_PROBLEM DESCRIPTION_
Please revise the records from the line with "common name: Leafy spurge" to the line with "genus: Comesperma", replacing "phylum" with "division" and leaving everything else the same. Give back only those lines.

>> start THE INPUT

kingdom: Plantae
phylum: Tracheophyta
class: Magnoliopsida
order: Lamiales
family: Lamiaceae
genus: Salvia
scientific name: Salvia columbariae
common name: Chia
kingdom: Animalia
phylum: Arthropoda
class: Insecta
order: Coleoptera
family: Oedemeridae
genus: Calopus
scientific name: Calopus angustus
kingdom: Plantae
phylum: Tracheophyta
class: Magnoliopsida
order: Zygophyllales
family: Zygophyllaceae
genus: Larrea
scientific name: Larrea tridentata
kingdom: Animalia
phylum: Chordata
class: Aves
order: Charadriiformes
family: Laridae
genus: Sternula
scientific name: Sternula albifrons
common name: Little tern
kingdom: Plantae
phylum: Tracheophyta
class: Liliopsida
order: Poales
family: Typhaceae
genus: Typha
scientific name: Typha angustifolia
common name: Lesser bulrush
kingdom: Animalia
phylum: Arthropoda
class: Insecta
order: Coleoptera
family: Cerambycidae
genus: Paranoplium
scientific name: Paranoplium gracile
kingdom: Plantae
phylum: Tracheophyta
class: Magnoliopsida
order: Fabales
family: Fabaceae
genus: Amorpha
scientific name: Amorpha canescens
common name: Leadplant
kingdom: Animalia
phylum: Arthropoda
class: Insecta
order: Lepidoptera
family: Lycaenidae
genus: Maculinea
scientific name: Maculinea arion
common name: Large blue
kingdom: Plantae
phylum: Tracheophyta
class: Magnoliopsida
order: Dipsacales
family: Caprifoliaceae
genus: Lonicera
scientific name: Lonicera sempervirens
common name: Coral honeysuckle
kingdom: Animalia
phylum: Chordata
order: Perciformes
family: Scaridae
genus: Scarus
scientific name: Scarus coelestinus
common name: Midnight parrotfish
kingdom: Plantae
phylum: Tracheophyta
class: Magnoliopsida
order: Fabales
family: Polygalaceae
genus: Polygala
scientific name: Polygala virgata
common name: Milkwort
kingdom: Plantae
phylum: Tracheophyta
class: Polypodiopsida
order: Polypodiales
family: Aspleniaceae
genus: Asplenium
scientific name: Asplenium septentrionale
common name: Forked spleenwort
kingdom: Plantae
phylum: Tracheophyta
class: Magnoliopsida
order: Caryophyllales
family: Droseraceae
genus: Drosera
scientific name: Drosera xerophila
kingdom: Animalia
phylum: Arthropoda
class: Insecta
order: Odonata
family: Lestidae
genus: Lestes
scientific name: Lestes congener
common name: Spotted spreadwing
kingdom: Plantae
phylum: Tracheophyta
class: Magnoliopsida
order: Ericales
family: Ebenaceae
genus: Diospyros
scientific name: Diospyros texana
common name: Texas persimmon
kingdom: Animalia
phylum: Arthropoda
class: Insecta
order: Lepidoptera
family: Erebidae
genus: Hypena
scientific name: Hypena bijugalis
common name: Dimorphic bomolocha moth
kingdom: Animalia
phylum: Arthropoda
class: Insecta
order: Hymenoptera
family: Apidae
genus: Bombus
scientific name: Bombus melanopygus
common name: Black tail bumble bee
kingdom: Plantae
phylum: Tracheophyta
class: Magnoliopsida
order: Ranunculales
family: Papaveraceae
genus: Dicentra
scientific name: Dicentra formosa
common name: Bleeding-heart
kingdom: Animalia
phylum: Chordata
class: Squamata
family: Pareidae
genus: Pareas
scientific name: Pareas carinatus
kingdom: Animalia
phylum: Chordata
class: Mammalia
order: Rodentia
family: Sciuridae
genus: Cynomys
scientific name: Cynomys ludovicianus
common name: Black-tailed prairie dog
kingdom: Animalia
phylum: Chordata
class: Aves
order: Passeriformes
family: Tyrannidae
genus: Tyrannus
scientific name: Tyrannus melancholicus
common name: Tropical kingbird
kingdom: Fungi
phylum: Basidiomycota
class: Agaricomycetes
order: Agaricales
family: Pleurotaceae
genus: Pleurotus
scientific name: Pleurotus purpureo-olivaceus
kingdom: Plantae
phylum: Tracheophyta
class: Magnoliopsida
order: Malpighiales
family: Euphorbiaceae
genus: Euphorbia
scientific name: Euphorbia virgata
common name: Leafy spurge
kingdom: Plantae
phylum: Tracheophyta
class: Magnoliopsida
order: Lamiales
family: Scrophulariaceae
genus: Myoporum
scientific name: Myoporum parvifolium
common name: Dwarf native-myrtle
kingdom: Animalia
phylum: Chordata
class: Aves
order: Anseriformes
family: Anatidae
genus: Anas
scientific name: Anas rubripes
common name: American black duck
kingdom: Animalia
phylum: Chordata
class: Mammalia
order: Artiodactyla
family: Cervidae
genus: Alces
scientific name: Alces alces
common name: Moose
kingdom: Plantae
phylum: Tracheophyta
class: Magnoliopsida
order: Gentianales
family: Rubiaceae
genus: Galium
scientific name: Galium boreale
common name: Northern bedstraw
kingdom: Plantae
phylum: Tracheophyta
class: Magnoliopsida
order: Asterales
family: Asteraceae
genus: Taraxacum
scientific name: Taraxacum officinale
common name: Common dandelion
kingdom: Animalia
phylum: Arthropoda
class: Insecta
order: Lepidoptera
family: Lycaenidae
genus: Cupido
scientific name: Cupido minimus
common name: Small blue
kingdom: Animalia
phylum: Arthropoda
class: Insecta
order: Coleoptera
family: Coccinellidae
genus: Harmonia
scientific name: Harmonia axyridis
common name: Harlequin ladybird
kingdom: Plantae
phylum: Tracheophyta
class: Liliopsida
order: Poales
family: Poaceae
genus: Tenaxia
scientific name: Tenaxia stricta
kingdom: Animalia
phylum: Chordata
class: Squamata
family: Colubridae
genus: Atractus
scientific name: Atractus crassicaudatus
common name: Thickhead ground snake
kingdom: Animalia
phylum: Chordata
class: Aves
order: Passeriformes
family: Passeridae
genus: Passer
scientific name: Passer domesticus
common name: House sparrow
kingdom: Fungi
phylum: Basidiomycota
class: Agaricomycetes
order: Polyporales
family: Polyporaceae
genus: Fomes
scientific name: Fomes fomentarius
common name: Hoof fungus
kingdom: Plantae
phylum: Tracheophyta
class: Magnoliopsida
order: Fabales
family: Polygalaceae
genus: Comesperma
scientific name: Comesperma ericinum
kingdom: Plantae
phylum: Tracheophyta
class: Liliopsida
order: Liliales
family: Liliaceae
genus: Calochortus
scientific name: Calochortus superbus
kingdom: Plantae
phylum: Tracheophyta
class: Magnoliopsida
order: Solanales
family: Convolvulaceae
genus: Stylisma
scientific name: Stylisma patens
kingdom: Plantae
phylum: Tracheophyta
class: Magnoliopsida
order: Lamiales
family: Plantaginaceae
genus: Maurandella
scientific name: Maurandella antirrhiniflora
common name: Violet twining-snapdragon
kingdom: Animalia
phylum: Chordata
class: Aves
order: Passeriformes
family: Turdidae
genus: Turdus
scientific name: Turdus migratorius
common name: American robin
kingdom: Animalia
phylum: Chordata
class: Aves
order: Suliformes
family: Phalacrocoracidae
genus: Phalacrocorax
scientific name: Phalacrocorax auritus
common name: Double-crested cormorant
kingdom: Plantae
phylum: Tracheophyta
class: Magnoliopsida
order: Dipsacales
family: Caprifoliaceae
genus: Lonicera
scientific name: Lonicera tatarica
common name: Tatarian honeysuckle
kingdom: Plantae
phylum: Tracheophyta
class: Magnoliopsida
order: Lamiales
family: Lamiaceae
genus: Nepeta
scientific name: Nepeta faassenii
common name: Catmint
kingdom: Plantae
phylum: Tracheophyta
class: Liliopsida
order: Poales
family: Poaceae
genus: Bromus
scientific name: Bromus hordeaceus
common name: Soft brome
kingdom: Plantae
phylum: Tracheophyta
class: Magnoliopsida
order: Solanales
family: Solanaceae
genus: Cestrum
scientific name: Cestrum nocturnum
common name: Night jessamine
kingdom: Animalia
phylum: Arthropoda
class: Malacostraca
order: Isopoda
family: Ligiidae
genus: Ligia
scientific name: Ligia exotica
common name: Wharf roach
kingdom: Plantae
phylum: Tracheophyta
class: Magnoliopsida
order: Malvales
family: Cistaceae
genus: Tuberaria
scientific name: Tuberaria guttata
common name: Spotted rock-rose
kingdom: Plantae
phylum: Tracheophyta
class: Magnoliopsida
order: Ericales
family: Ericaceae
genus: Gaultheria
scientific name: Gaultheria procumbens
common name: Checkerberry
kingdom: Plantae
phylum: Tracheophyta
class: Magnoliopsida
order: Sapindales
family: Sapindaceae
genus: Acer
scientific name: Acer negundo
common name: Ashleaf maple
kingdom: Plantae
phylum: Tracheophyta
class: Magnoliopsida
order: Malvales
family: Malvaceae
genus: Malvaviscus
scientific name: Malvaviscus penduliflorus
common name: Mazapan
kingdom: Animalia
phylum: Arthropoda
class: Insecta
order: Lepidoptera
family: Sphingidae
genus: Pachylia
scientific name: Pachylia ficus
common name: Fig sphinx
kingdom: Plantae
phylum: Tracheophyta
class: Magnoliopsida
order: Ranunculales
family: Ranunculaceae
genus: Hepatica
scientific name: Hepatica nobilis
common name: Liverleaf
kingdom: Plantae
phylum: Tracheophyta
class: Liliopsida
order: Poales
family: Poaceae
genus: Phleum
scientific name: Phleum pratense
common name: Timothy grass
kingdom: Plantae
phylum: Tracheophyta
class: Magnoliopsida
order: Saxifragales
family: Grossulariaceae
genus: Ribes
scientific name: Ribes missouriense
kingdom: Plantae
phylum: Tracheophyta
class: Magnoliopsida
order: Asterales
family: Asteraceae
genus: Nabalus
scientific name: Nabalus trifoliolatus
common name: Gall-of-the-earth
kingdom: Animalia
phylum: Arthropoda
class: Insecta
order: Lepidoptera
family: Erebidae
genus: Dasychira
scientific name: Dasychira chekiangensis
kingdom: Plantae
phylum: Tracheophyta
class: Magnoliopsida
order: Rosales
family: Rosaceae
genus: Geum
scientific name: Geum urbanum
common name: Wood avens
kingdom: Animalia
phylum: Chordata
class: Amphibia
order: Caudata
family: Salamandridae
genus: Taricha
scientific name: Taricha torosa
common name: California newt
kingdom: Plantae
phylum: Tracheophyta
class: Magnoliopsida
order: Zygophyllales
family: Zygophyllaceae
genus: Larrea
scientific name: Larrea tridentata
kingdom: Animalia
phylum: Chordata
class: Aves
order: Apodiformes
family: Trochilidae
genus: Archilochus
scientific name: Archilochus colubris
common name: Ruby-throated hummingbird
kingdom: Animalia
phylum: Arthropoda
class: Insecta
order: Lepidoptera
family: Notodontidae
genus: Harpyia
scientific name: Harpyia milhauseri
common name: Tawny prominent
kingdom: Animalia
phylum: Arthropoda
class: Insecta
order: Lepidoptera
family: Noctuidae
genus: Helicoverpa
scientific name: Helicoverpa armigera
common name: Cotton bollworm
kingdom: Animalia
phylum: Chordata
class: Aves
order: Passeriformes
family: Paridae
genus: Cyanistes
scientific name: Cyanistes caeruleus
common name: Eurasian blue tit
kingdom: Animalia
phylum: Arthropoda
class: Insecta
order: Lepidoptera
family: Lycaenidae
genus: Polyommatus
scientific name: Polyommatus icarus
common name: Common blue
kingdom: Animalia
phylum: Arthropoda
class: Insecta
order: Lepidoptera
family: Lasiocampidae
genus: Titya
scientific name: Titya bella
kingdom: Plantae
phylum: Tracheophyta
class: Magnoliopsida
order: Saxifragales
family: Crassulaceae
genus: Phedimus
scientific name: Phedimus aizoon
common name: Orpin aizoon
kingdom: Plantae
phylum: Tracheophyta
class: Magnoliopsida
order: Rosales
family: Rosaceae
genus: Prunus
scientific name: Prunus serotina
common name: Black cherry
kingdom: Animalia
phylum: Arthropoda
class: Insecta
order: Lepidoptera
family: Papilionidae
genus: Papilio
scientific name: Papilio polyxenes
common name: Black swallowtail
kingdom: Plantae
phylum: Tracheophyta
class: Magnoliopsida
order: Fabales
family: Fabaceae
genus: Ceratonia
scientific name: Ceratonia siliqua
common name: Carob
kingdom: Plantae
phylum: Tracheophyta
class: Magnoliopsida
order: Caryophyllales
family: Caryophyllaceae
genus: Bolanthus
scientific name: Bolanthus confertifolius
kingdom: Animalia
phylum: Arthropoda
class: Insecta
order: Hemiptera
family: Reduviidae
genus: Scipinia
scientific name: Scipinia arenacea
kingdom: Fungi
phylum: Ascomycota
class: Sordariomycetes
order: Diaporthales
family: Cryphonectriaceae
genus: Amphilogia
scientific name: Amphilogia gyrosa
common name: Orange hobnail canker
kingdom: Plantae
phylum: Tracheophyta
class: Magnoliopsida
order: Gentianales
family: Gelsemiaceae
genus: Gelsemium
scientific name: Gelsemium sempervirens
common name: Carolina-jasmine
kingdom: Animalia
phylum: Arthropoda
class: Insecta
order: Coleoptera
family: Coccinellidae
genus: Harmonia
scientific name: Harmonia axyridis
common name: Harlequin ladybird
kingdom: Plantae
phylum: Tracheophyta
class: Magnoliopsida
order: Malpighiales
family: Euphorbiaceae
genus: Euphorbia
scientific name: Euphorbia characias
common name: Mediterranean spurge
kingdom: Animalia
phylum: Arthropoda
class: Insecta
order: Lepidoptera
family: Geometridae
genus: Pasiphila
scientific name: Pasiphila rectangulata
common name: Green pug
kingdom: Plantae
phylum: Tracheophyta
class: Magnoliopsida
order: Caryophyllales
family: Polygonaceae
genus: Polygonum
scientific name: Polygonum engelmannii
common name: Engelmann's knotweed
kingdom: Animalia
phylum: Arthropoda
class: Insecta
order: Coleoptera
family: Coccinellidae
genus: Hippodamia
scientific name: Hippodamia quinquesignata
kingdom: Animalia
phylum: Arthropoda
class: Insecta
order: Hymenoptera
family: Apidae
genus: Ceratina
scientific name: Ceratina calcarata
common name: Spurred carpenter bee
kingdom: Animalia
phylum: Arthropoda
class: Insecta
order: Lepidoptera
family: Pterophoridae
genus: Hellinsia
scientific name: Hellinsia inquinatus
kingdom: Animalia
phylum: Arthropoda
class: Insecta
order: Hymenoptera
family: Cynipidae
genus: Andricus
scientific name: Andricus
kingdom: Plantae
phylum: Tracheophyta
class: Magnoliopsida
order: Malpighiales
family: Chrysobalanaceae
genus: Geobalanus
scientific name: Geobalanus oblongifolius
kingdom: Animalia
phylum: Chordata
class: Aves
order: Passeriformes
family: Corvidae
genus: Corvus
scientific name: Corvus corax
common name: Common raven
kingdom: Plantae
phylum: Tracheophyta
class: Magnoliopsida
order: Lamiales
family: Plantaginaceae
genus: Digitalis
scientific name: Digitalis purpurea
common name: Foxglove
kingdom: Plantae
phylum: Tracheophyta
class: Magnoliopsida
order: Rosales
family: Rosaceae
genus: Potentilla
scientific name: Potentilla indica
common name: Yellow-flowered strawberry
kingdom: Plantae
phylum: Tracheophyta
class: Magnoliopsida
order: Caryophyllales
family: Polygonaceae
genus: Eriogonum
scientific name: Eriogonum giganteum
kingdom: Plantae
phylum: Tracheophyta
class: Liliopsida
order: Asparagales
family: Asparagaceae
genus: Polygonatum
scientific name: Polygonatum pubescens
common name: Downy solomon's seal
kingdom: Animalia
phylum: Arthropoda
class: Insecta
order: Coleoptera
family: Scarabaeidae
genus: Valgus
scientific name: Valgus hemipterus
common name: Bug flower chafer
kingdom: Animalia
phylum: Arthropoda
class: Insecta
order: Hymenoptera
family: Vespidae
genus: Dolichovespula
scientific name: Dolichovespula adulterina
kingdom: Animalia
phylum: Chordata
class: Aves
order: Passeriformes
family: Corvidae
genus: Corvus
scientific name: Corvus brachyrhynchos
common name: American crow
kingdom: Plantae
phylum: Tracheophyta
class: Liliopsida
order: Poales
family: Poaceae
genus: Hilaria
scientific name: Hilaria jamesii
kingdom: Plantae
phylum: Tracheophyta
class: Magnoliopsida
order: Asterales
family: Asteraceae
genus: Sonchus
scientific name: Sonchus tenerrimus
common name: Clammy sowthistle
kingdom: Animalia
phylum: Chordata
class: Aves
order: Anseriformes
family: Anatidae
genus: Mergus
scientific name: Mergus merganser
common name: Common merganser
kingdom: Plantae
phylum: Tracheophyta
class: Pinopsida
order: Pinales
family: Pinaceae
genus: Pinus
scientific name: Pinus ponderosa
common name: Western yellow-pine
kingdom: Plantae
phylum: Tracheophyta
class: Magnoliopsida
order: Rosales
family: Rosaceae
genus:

>> end THE INPUT

_SOLUTION_
common name: Leafy spurge
kingdom: Plantae
division: Tracheophyta
class: Magnoliopsida
order: Lamiales
family: Scrophulariaceae
genus: Myoporum
scientific name: Myoporum parvifolium
common name: Dwarf native-myrtle
kingdom: Animalia
division: Chordata
class: Aves
order: Anseriformes
family: Anatidae
genus: Anas
scientific name: Anas rubripes
common name: American black duck
kingdom: Animalia
division: Chordata
class: Mammalia
order: Artiodactyla
family: Cervidae
genus: Alces
scientific name: Alces alces
common name: Moose
kingdom: Plantae
division: Tracheophyta
class: Magnoliopsida
order: Gentianales
family: Rubiaceae
genus: Galium
scientific name: Galium boreale
common name: Northern bedstraw
kingdom: Plantae
division: Tracheophyta
class: Magnoliopsida
order: Asterales
family: Asteraceae
genus: Taraxacum
scientific name: Taraxacum officinale
common name: Common dandelion
kingdom: Animalia
division: Arthropoda
class: Insecta
order: Lepidoptera
family: Lycaenidae
genus: Cupido
scientific name: Cupido minimus
common name: Small blue
kingdom: Animalia
division: Arthropoda
class: Insecta
order: Coleoptera
family: Coccinellidae
genus: Harmonia
scientific name: Harmonia axyridis
common name: Harlequin ladybird
kingdom: Plantae
division: Tracheophyta
class: Liliopsida
order: Poales
family: Poaceae
genus: Tenaxia
scientific name: Tenaxia stricta
kingdom: Animalia
division: Chordata
class: Squamata
family: Colubridae
genus: Atractus
scientific name: Atractus crassicaudatus
common name: Thickhead ground snake
kingdom: Animalia
division: Chordata
class: Aves
order: Passeriformes
family: Passeridae
genus: Passer
scientific name: Passer domesticus
common name: House sparrow
kingdom: Fungi
division: Basidiomycota
class: Agaricomycetes
order: Polyporales
family: Polyporaceae
genus: Fomes
scientific name: Fomes fomentarius
common name: Hoof fungus
kingdom: Plantae
division: Tracheophyta
class: Magnoliopsida
order: Fabales
family: Polygalaceae
genus: Comesperma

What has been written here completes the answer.